The carnage on the other side of the toilet awakened something in him. Sebastian blocked out all the current, horrific events and placed the earphones of the Walkman on. He went back to that day six months prior in England; to that day that would shape the rest of his life, should he survive today.
He had listened to the same rendition of Gotterdammerung those six months prior. It was when his child-sized frame and limbs had strained to slide the heavy cover from the septic tank. And where he placed Geraldine Mills in her final resting place.
He remembered the same potent section of the tape, the smell of methane gas before finally easing the bag which contained Geraldine's body through the maintenance hole.
***
Sebastian had enticed Geraldine Mills to the woods behind the school by sending her a letter from Chris Coleman; everyone knew she had her eye on the school football captain. The note simply said: "Have been watching you for some time, would you like to be my girlfriend? If the answer is yes, meet me at Langton Woods near the pond at 4:30 pm after school. Come alone. Chris C."
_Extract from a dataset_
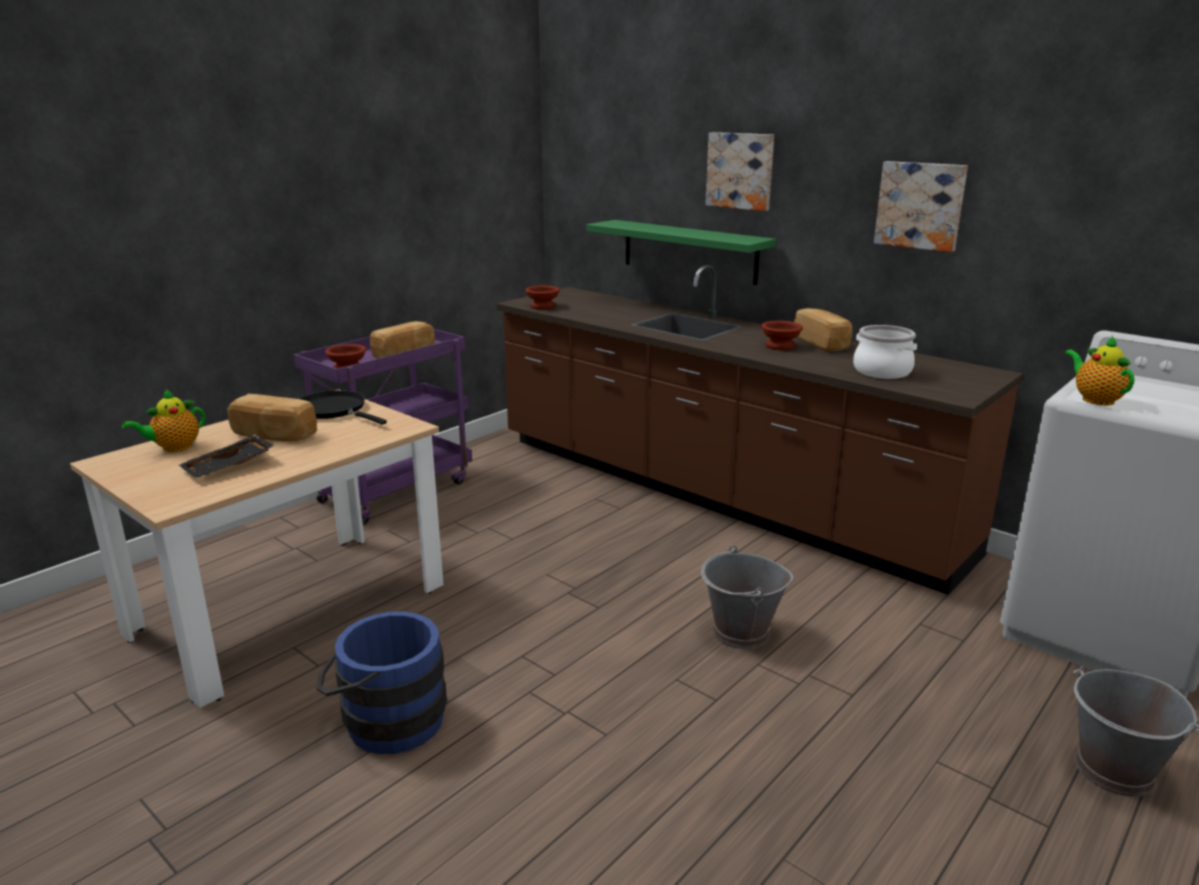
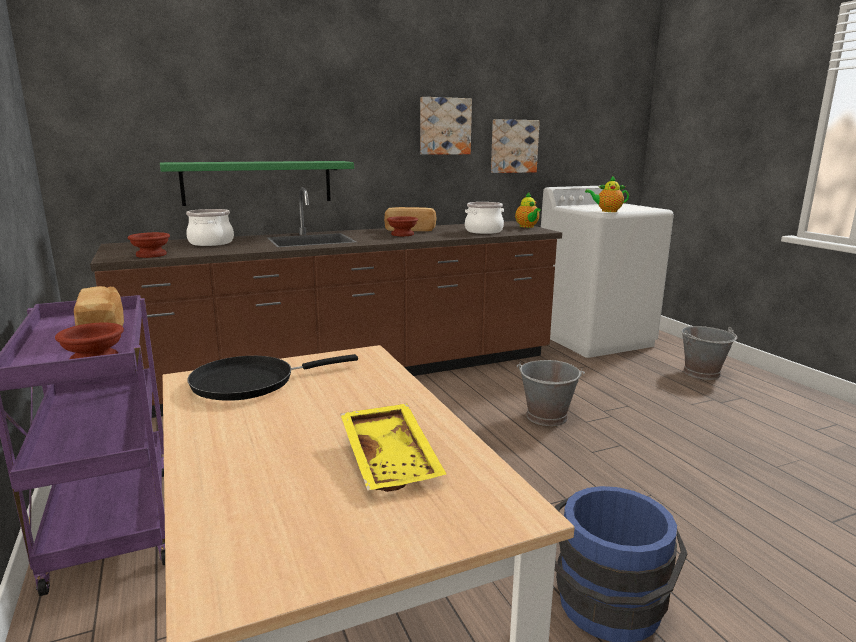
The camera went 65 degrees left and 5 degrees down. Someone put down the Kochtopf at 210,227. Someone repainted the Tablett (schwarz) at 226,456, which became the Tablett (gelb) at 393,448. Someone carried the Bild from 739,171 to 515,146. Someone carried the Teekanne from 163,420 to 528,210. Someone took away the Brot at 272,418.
So, it was her fault she was dead. She had not been
dragged here screaming; she came of her own free will. Geraldine was like his mother, a little bitch. This was fate, thought Sebastian.
The lake was more of a pond than a lake. It was small, no more than fifty metres by twenty metres across. The lake was covered on three sides with thick foliage, and the western side had a clearing with a small bank to the water's edge, made up of mud and stone. It was a popular meeting place for children by day, and lovers at night.
Geraldine was dead three seconds after she got there. Sebastian had seen her arrive and waited in the foliage until she was no more than a body length from him. He sprang out of the foliage, and she began to turn instinctively to see what had caused the noise. It was already too late for her; she didn't see the hammer hurtling down towards her head.
Geraldine slumped to the ground; the claw of the hammer wedged between in the top of her skull. The blood loss was minimal, as he left the implement in situ.
As she lay there, Sebastian thought that it had been too quick, too easy. He would have enjoyed it more if she had suffered like the puppy he had beheaded. He had wanted to see her eyes as life departed.
Sebastian did not think insults had driven him to kill her; he was going to kill someone, somewhere, sometime anyhow. She was on his radar because she had a big mouth and was female.
He had not expected the release, the intense rush as the dopamine and adrenaline fuelled a high that swept over him from the moment he killed her. His hands shook as he felt her lifeless body, as the elation increased.
He would have liked to open her up, experiment on her, but time was a problem; he would have to account for his whereabouts, he was sure, when this all blew up. He also knew they would drag the pond in the woods for her body. He had seen enough murder movies to know waterways were always searched for bodies.
He had stolen a large canvas bag from the school the previous week. A group had come back after doing their Duke of Edinburgh Bronze outdoor award, and it had been easy to lift one from the passageway as they had a debriefing in the hall.